Florida probe of Manatee County school district warranted

March 14, 2014 

Schools Summit

Pam Stewart, Florida education commissioner, talks at the Education Accountability Summit, Monday, Aug. 26, 2013 at the St. Petersburg College Collaborative Labs, Clearwater.


Florida Department of Education Commissioner Pam Stewart should grant the Manatee County school district's request for a thorough investigation into past financial mismanagement -- not just of the administration but the school board, too.

This community needs closure after several audits determined overspending and budgeting gimmicks on a monumental scale.

The board's unanimous decision this week to request the state Inspector General include the panel in a probe addresses citizen concerns about the complicity of elected officials in the fiscal disaster.

That vote follows letters by Superintendent Rick Mills and school board Chair Julie Aranibar requesting a state investigation.

Taxpayers deserve to know the extent of the oversight failures. The key questions are did board members unwittingly approve deceitful expenditures and budgets, manipulated and misled by Superintendent Tim McGonegal's administration? Or did malfeasance and misfeasance occur?

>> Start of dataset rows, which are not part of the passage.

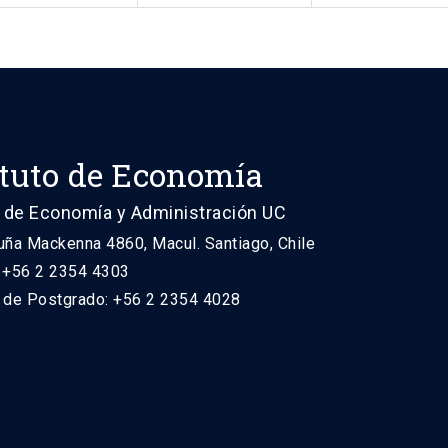
ituto de Economía
 de Economía y Administración UC
uña Mackenna 4860, Macul. Santiago, Chile
: +56 2 2354 4303
n de Postgrado: +56 2 2354 4028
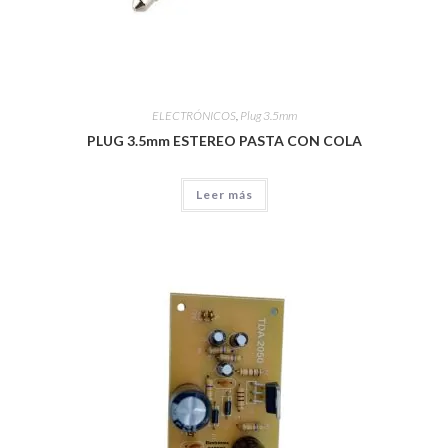
ELECTRÓNICOS
,
Plug 3.5mm
PLUG 3.5mm ESTEREO PASTA CON COLA
Leer más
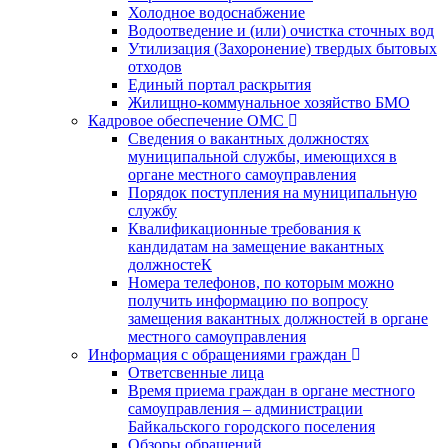
Холодное водоснабжение
Водоотведение и (или) очистка сточных вод
Утилизация (Захоронение) твердых бытовых
отходов
Единый портал раскрытия
Жилищно-коммунальное хозяйство БМО
Кадровое обеспечение ОМС
Сведения о вакантных должностях
муниципальной службы, имеющихся в
органе местного самоуправления
Порядок поступления на муниципальную
службу
Квалификационные требования к
кандидатам на замещение вакантных
должностеК
Номера телефонов, по которым можно
получить информацию по вопросу
замещения вакантных должностей в органе
местного самоуправления
Информация с обращениями граждан
Ответсвенные лица
Время приема граждан в органе местного
самоуправления – администрации
Байкальского городского поселения
Обзоры обращений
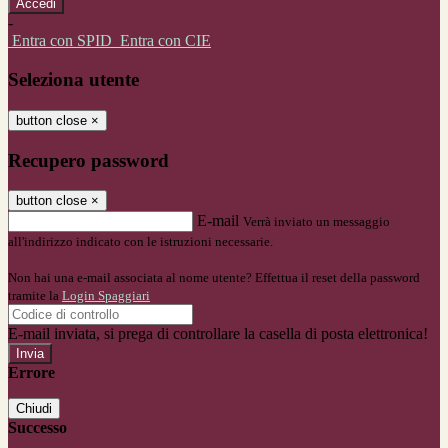
-
Entra con SPID
Entra con CIE
Seleziona utente
button close
×
Recupero password
button close
×
E-mail
Verrà inviato un messaggio
all'indirizzo indicato con le istruzioni necessarie.
Non hai una e-mail associata al nome utente? Effettua il reset della password
tramite la
Login Spaggiari
E-mail inviata, si prega di controllare la casella di posta elettronica!
Errore
Chiudi
Successo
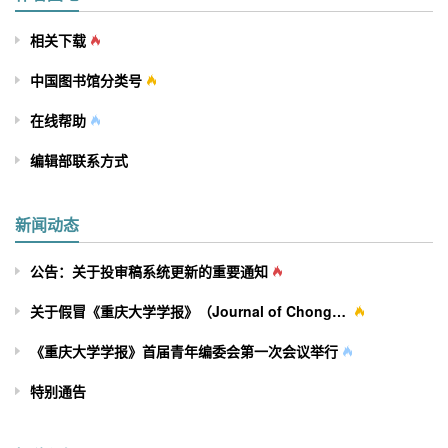
相关下载
中国图书馆分类号
在线帮助
编辑部联系方式
新闻动态
公告：关于投审稿系统更新的重要通知
关于假冒《重庆大学学报》（Journal of Chongqing University）网站及征稿行为的严正声明
《重庆大学学报》首届青年编委会第一次会议举行
特别通告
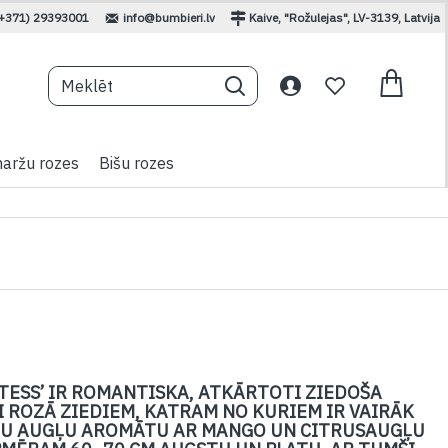
(+371) 29393001
info@bumbieri.lv
Kaive, "Rožulejas", LV-3139, Latvija
aržu rozes
Bišu rozes
TESS’ IR ROMANTISKA, ATKĀRTOTI ZIEDOŠA
I ROZĀ ZIEDIEM, KATRAM NO KURIEM IR VAIRĀK
ĪGU AUGĻU AROMĀTU AR MANGO UN CITRUSAUGĻU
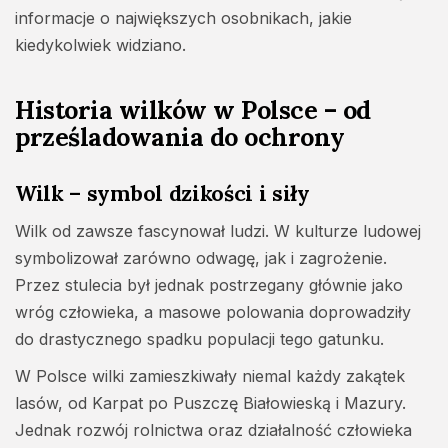
informacje o największych osobnikach, jakie
kiedykolwiek widziano.
Historia wilków w Polsce – od
prześladowania do ochrony
Wilk – symbol dzikości i siły
Wilk od zawsze fascynował ludzi. W kulturze ludowej
symbolizował zarówno odwagę, jak i zagrożenie.
Przez stulecia był jednak postrzegany głównie jako
wróg człowieka, a masowe polowania doprowadziły
do drastycznego spadku populacji tego gatunku.
W Polsce wilki zamieszkiwały niemal każdy zakątek
lasów, od Karpat po Puszczę Białowieską i Mazury.
Jednak rozwój rolnictwa oraz działalność człowieka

This is not about a blame game, this is about accountability. The school district violated numerous accounting and budgeting rules for years, overspending by some $38 million over five years and $8.5 million in 2012-2013.

Manatee County's school system has established a benchmark low in Florida for bookkeeping, violating rules and shifting money around to cover up shortfalls here and there. That can't be sugar-coated. Florida's Auditor General listed 42 findings of operational and federal financial deficits up until the end of June 2013.

While a forensic audit determined that no criminal activity occurred, that did not address who is ultimately responsible for misappropriation of funds and oversight failures, though clearly McGonegal and former district finance director Jim Drake are taking the brunt of the blame. In his September 2012 resignation, McGonegal accepted that responsibility.

Now, though, the school district faces millions in potential fines and hopes to escape or lower penalties via a state investigation that could also result in charges or a civil lawsuit.

The state would not assess nor determine legal actions arising out of an DOE investigation, should one occur. The Manatee County school district would be left with that decision.

Under Mills, only in office a year after his hiring in March 2013, the district has made great strides in the recovery process -- even winning the support of some of the school board's past sharpest critics. That growing public trust is essential in order to move forward with the primary task of improving its standing on education.

We implore Commissioner Stewart to approve the school board and district request. Give this community answers to disturbing questions.